Removing their access to higher education undermines not just their futures, but all of ours. And the way it was done—through a backdoor legal maneuver with no real public debate—is an affront to democratic process. This is not leadership. This is cowardice wrapped in legal armor.

But we cannot afford to stay in despair. We must act—boldly, strategically, and in community. This is a moral emergency, and it demands a coordinated, collective response. First, we must continue to come together to build a statewide coalition for immigrant student justice. Students, families, educators, advocacy groups, faith leaders—everyday Texans—must unite in defense of these young people and what they represent. This is a fight for the soul of our state.

We must also pursue every legal pathway available. If the state won’t defend these students, others must. Independent legal challenges, amicus briefs, alliances with organizations like LULAC, MALDEF and the Texas Civil Rights Project—all of these are essential to challenging this ruling in the courts and in the court of public opinion.

At the same time, our colleges and universities must step up. If public dollars are constrained, then institutions must find other ways—private scholarships, emergency funds, tuition relief from unrestricted accounts—to keep undocumented students enrolled and supported. They must show moral courage and commit to student-centered leadership.

Equally important is the work of storytelling. We need to flood the public sphere with the voices of students who have benefited from in-state tuition—those who stayed in Texas, who became teachers, nurses, engineers, and leaders in their communities. These are not abstractions. These are real lives. And the public needs to hear their stories now more than ever.

We also need to look to policy solutions at every level.

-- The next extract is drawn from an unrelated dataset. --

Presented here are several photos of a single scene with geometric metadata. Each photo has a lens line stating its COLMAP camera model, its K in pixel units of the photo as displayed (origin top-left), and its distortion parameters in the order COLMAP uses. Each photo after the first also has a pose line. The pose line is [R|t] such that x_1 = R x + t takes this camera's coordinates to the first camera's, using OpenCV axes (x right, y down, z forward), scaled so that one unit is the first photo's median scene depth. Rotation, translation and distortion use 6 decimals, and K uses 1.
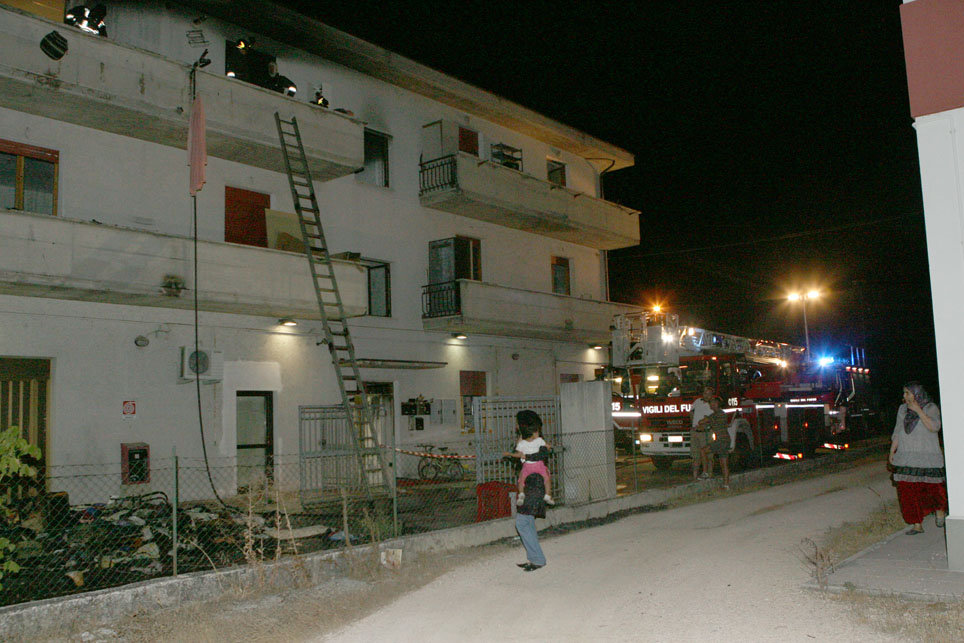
lens RADIAL K [[831.9, 0, 482.0], [0, 831.9, 321.5], [0, 0, 1]] dist [-0.130409, 0.148726]
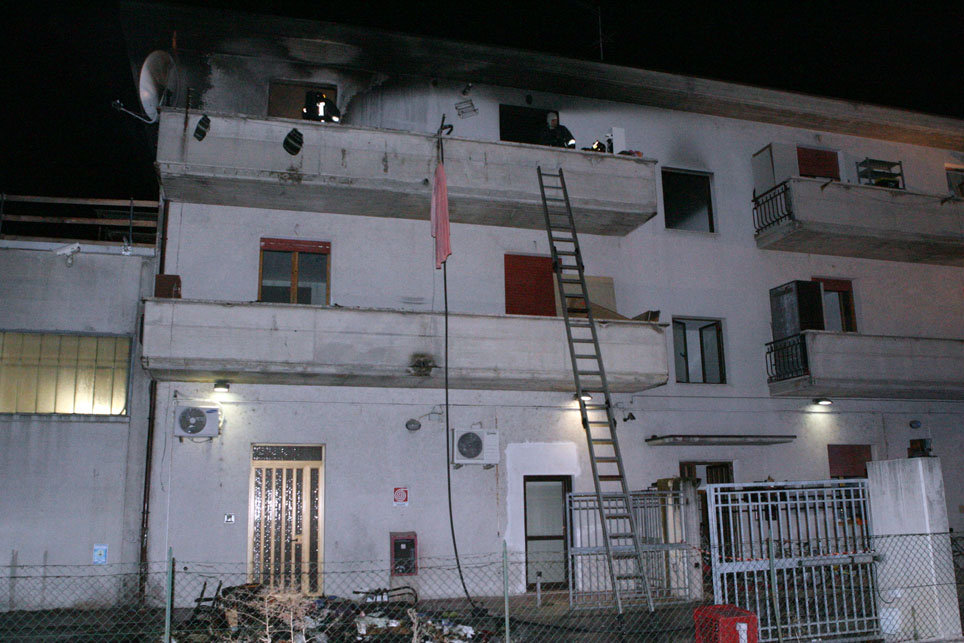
lens RADIAL K [[831.9, 0, 482.0], [0, 831.9, 321.5], [0, 0, 1]] dist [-0.130409, 0.148726]
pose [[0.834140, -0.102643, -0.541917, 0.175779], [0.051428, 0.992725, -0.108869, 0.012797], [0.549149, 0.062942, 0.833351, 0.206142]]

If Texas has abandoned its responsibility, then cities, counties, and the federal government must act. We need local sanctuary funding, and we need national legislation—starting with the long-overdue passage of a clean DREAM Act. Texas may have failed these students, but we do not have to.

Above all, we must center the students themselves. Their leadership, their voices, and their resilience will guide the way forward. We can support them through teach-ins, legal clinics, wellness resources, and organizing spaces that affirm their power. We must remind them—and ourselves—that they are not alone. They belong. And we will fight for them.

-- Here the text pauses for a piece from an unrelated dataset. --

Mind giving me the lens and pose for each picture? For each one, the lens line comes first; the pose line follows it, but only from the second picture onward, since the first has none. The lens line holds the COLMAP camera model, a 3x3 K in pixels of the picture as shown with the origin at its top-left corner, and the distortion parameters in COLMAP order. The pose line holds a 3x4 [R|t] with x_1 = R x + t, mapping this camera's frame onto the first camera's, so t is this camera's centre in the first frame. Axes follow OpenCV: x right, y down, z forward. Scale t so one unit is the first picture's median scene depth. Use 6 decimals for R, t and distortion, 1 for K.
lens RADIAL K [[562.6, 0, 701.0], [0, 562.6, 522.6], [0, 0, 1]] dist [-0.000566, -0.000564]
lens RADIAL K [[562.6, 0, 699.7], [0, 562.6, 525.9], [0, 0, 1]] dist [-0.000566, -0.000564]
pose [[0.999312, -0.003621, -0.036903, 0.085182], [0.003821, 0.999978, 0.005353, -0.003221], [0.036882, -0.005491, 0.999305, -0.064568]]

This moment is painful. It is infuriating. However, it is also a call to action. I still believe in the power of people to change the course of history. Above all, we must empower undocumented students themselves to lead this fight. They belong here. Their voices matter. And their dreams are worth defending.

I still believe that Texas can be a place of hope, not fear—a place where every student, regardless of immigration status, has the right to learn, to thrive, and to dream.